A loan is a debt that is usually required to be repaid. There is a borrower and a lender involved in the loan and most often the loan is repaid with interest. Loans have evolved over the years like any good industry would.
Let's take a look at the different types of loans and the terminology involved in getting a loan.
All loans are created based on the Annual Percentage Rate or APR for short. This is the interest rate that will be paid on a loan. APR makes it easier for consumers to compare lenders and their loan options. Interest and fees are how lenders make their money.
When a loan is created it becomes debt to the borrower. Debt is something that is owed. A debt is usually granted with the borrower expected to pay it back plus interest. There are many different types of debts, but in this article we want to look at loans.
Today there are mainly two types of loans, secured and unsecured. A secured loan is most closely associated with a mortgage loan. The lender is loaning money to buy the home with the home itself as security for the loan. If the borrower defaults the mortgage lender can foreclose on the home and use the proceeds to pay back the loan.
Car loans can be secured loans as well. This is known as a title loan. As long as the payments are on time the loan is fine. Once the borrower begins to default on their payments the auto lender may reposes the car and sell it to pay off the loan. Since the lender owns the title they have security in the automobile and can do this.
An unsecured loan is defined as a loan that is not backed by any collateral. An unsecured loan is a greater risk to the lender and generally requires better credit to receive. Some unsecured loans will require a co-signer who is responsible to pay for the loan if the borrower does not make the payments.
Credit Cards are a type of unsecured loans and are revolving charges where interest is charged if the full balance is not paid off each month.
Student loans are another type of loan. Student loans are loans offered to students to assist in payment of the costs of professional education. These loans usually carry lower interests than other loans and are usually issued by the government.
Often they are supplemented by student grants which do not have to be repaid. Because of the high cost of college, and trade schools most students can qualify easier for a student loan or a parent loan to help pay it back.
The Free Application for Federal Student Aid is known as FAFSA. This is a form that can be filled out every year by students (both undergraduate and graduate) and their parents to determine their eligibility for federal student financial aid. In addition, most states and schools use information from the FAFSA to award non-federal aid.
The FAFSA consists of numerous questions regarding the student's finances, as well as those of his or her family to determine how much they will qualify for.
Along the lines of student loans are Stafford Loans. A Stafford Loan is a student loan offered to students enrolled in American institutions of higher education to help finance their education. The loans are offered under Title IV of the Higher Education Act of 1965 (with subsequent amendments) and are therefore guaranteed by the U.S. Department of Education either directly or through guarantee agencies.
In 1988, Congress renamed the Federal Guaranteed Student Loan program the Robert T. Stafford Student Loan program, in honor of Senator Robert Stafford of Vermont, for his work on higher education.
Another loan that is gaining in popularity and credibility is a payday loan.

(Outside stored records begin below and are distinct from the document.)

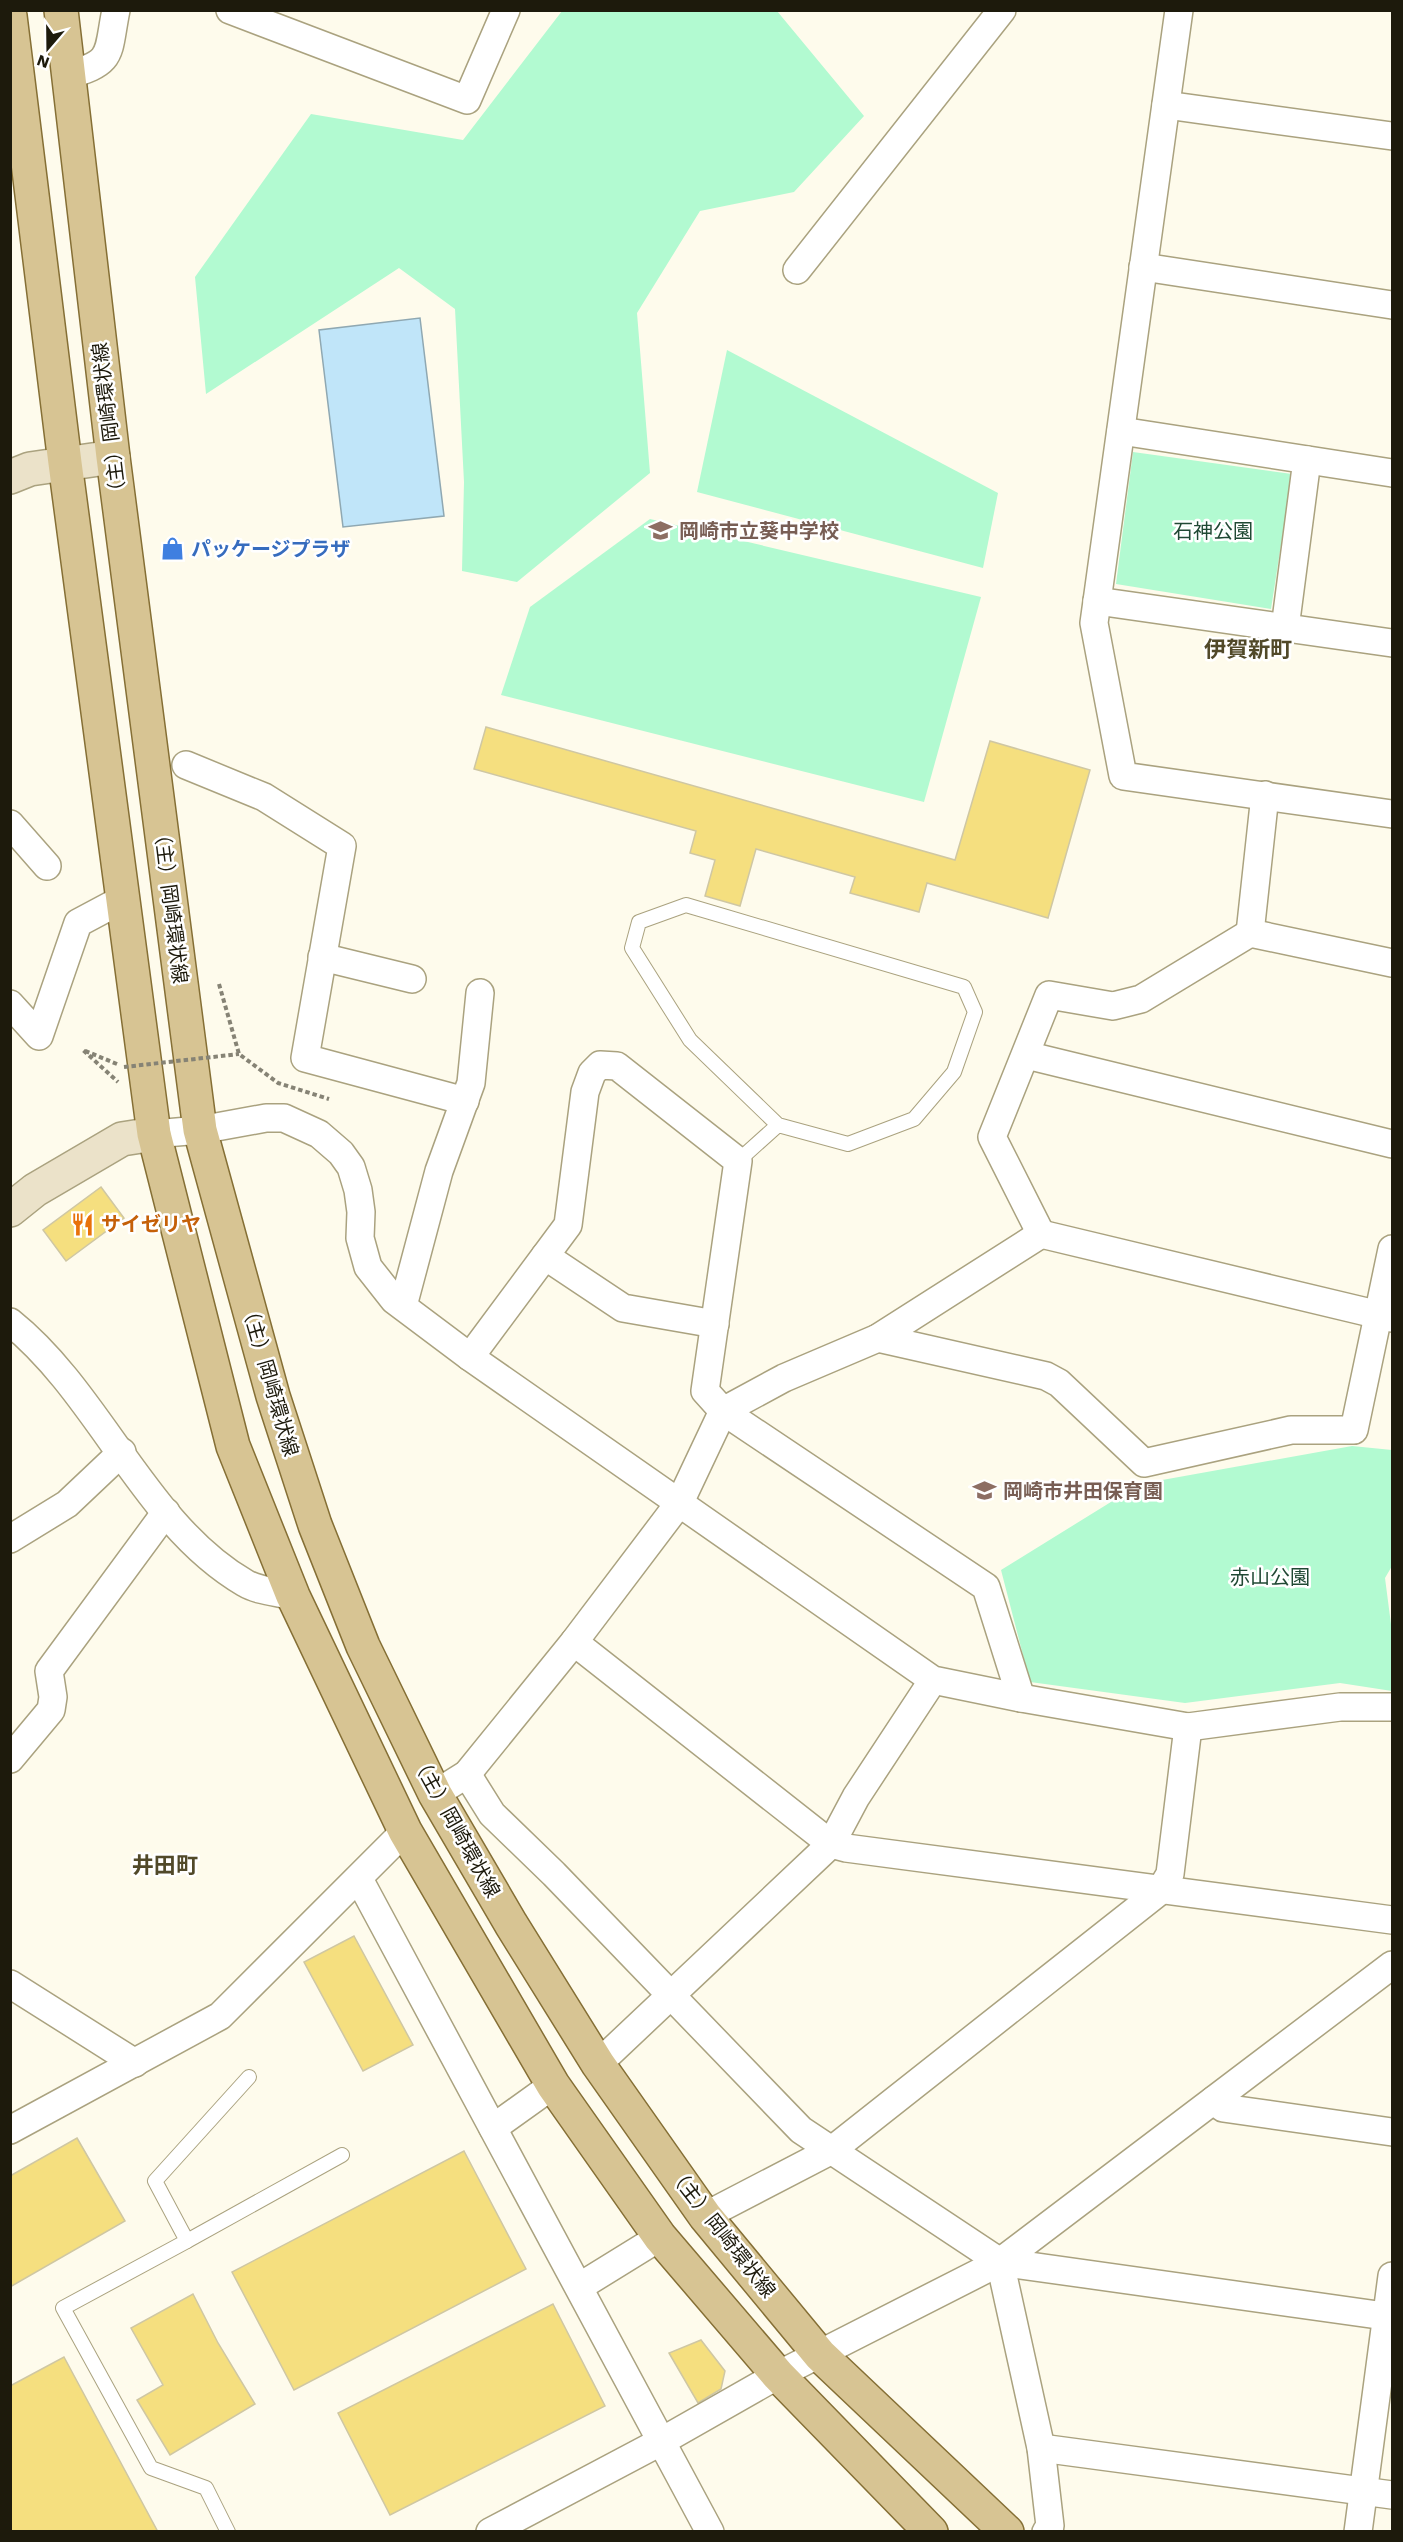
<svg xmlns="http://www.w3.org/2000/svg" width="1403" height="2542" font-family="'Work Sans','Noto Sans JP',sans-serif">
<rect width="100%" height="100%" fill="#fefbec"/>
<g fill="#b2fad1">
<polygon points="562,11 777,11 864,116 794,192 700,211 637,313 650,473 517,582 462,571 464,482 455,309 399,268 206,394 195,277 311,114 463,140"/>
<polygon points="727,350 998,493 983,568 697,492"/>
<polygon points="1133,452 1292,474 1271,609 1116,584"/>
<polygon points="650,519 981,597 924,802 501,695 530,607"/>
<polygon points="1352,1446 1392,1450 1392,1566 1385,1578 1392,1632 1392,1691 1340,1683 1185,1703 1030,1682 1001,1570 1140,1484"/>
</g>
<polygon fill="#c0e5f9" stroke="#8fa8b2" stroke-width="1.5" points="420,318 444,516 343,527 319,330"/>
<g fill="#f5df7f" stroke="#cfc7a3" stroke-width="1.5">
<polygon points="486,727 955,860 990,741 1090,770 1048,918 927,883 919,912 850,893 855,877 756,849 740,906 705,896 715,860 690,853 696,831 474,769"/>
<polygon points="101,1187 124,1218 66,1261 43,1230"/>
<polygon points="354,1936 413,2045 363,2071 304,1962"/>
<polygon points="77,2138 125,2221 10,2287 10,2176"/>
<polygon points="464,2151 526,2269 294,2390 232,2272"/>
<polygon points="193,2294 218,2343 255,2404 170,2455 137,2400 163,2385 131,2328"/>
<polygon points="553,2304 605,2406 390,2515 338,2413"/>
<polygon points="701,2340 725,2371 721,2389 698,2403 669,2353"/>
<polygon points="64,2357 158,2532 10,2532 10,2386"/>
</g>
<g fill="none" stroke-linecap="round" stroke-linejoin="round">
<defs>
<g id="lane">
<polyline points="738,1161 778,1125 690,1040 632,948 639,922 686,905 964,987 975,1012 954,1072 914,1119 848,1144 778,1125"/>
<polyline points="187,2241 342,2155"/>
<polyline points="228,2532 206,2488 151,2468 63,2308 187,2241 155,2181 249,2077"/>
</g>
<g id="street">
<polyline points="230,10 467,100 506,10"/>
<polyline points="1179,10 1094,623 1123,776 1392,814"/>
<path d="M68,75C115,62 107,54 116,10"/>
<polyline points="1166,105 1392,136"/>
<polyline points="1143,267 1392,305"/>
<polyline points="797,270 1002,10"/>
<polyline points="1121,431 1392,473"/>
<polyline points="1097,601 1392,643"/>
<polyline points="1285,628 1307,460"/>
<polyline points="186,765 264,797 342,846 305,1058 465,1101"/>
<polyline points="10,824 47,866"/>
<polyline points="1250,933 1265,795"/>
<polyline points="322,957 412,979"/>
<polyline points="10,1004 39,1036 78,923 123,899"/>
<polyline points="1026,1055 1392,1144"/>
<polyline points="154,1134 200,1130 266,1118 284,1118 319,1134 341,1153 351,1167 358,1190 361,1212 360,1238 368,1267 394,1300 470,1357 933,1680 1021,1698 1188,1727 1340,1707 1392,1707"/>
<polyline points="1041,1234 992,1137 1049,995 1113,1006 1141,999 1250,933 1392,963"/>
<polyline points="545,1256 623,1308 715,1324"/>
<polyline points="403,1306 439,1171 471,1083 480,993"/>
<path d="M10,1322C100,1394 145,1525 245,1583C258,1591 278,1592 293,1596"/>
<polyline points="878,1338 1046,1376 1059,1383 1144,1463 1291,1430 1354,1430 1392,1249"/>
<polyline points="470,1357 568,1225 585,1092 592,1073 600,1065 617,1066 738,1161 705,1391 723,1411 986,1587 1021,1698"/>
<polyline points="10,1539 67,1504 122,1452"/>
<polyline points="574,1642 831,1844 846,1848 1392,1920"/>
<polyline points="10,1759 51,1710 53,1697 49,1671 166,1512"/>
<polyline points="467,1774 492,1814 554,1874 801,2130 1000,2262 1392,2317"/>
<polyline points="435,1794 467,1774 574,1642 680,1502 723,1411 784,1378 878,1338 1041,1234 1392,1318"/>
<polyline points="359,1879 710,2532"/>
<polyline points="10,1984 135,2063"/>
<polyline points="598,2064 831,1844 856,1797 933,1680"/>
<polyline points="1214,2100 1223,2108 1392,2132"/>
<polyline points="493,2128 553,2085"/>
<polyline points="10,2130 220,2016 405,1831"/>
<polyline points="705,2216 832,2150 1160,1891 1170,1874 1188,1727"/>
<polyline points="1000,2262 1041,2448 1050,2526 1046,2532"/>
<polyline points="579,2287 660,2237"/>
<polyline points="1041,2448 1392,2495"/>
<polyline points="490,2532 662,2441 778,2375 1000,2262 1392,1965"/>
<polyline points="1358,2532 1392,2276"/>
</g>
<g id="secondary">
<polyline points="10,477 30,469 113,457"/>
<polyline points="10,1210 35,1190 122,1139 154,1134"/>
</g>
<g id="primary">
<polyline points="61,10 113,457 200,1130 273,1396 315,1525 363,1646 435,1794 511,1924 598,2064 705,2216 820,2355 1007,2532"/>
<polyline points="10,16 65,463 154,1134 233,1446 293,1596 405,1831 553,2085 660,2237 778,2375 931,2532"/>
</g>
</defs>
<use href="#lane" stroke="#aaa27f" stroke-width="16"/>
<use href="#street" stroke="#aaa27f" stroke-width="30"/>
<use href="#secondary" stroke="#aaa27f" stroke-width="36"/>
<use href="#primary" stroke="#856f35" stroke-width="36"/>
<g stroke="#868375" stroke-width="4" stroke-dasharray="4.5 3" stroke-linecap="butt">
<polyline points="219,984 239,1054 278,1083 329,1099"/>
<polyline points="117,1064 83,1050 118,1082"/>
</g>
<use href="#lane" stroke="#fff" stroke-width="14"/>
<use href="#street" stroke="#fff" stroke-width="27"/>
<use href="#secondary" stroke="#ebe2c9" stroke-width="33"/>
<use href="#primary" stroke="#d7c493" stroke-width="33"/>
<polyline stroke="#868375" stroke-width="4" stroke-dasharray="4.5 3" stroke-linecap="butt" points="124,1067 239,1054"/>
</g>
<defs>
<symbol id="school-bare" viewBox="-9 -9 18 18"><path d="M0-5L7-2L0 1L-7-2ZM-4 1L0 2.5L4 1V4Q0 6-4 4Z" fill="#8d6e63" stroke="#fff" stroke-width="2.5" paint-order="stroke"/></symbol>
<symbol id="shop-bare" viewBox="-9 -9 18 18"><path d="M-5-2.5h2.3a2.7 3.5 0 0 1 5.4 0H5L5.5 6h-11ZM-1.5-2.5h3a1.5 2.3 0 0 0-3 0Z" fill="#3f7fe0" stroke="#fff" stroke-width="2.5" paint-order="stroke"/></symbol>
<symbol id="restaurant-bare" viewBox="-9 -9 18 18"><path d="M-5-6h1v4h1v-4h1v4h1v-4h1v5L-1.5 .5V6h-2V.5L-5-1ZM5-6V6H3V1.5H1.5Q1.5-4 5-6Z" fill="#e8710a" stroke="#fff" stroke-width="2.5" paint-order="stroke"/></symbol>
</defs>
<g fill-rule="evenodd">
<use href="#school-bare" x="644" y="514" width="33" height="33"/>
<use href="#shop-bare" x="156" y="532" width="33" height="33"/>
<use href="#restaurant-bare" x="66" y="1208" width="33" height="33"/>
<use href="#school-bare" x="968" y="1474" width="33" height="33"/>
</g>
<g text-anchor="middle" stroke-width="5" stroke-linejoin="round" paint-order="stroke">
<g font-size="20" fill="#1d1a0c" stroke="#fff">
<text transform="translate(109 422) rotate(-97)" y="7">（主）岡崎環状線</text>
<text transform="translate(171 904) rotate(83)" y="7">（主）岡崎環状線</text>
<text transform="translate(270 1379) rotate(74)" y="7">（主）岡崎環状線</text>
<text transform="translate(456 1826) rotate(61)" y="7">（主）岡崎環状線</text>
<text transform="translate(722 2232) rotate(52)" y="7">（主）岡崎環状線</text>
</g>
<g font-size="20" font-weight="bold" fill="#785e54" stroke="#fff" text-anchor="start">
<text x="679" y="538">岡崎市立葵中学校</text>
<text x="1003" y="1498">岡崎市井田保育園</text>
</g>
<g font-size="20" fill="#204934" stroke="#fff">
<text x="1213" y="538">石神公園</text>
<text x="1270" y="1584">赤山公園</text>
</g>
<g font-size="20" font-weight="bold" fill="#366cbe" stroke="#fff" text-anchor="start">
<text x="191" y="556">パッケージプラザ</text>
</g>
<g font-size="20" font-weight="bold" fill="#c56008" stroke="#fff" text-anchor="start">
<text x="101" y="1231">サイゼリヤ</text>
</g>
<g font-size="22" font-weight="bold" fill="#514929" stroke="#fff">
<text x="1248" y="657">伊賀新町</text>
<text x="165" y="1873">井田町</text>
</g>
</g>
<rect width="1403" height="2542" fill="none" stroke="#1d1a0c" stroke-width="24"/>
<g transform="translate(48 48) rotate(200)" stroke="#ffffff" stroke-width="4.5" paint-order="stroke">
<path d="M0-4.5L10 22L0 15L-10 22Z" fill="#1d1a0c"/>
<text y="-9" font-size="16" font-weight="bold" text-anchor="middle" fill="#1d1a0c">N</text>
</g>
</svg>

A payday loan or paycheck advance is a small, short-term loan that helps who is in need of cash before payday.
Payday loans are also sometimes referred to as cash advances, and do not require good credit to get as long as you have a checking account and verifiable income.
Many payday borrowers may not able to repay their loans loan in full at their first paycheck. This leads to loan flipping, which is the practice of renewing a loan at maturity by paying additional fees without reducing the balance owed.
Pawnbrokers are willing to lend money on the value of something. Before payday loans people who needed money would take something to a pawnshop and trade it for a small amount of money less the fee the pawnbroker kept. When you were willing to repay the pawnbroker you would get your item back.
Many pawnshops are full of items that have never been paid back. The pawnshop can sell these and make more money.
This is a few different types of loans and the terminology associated with them. Getting a loan today is easier than in the past because of the many different types of loans and lenders available to cater to every type of customer.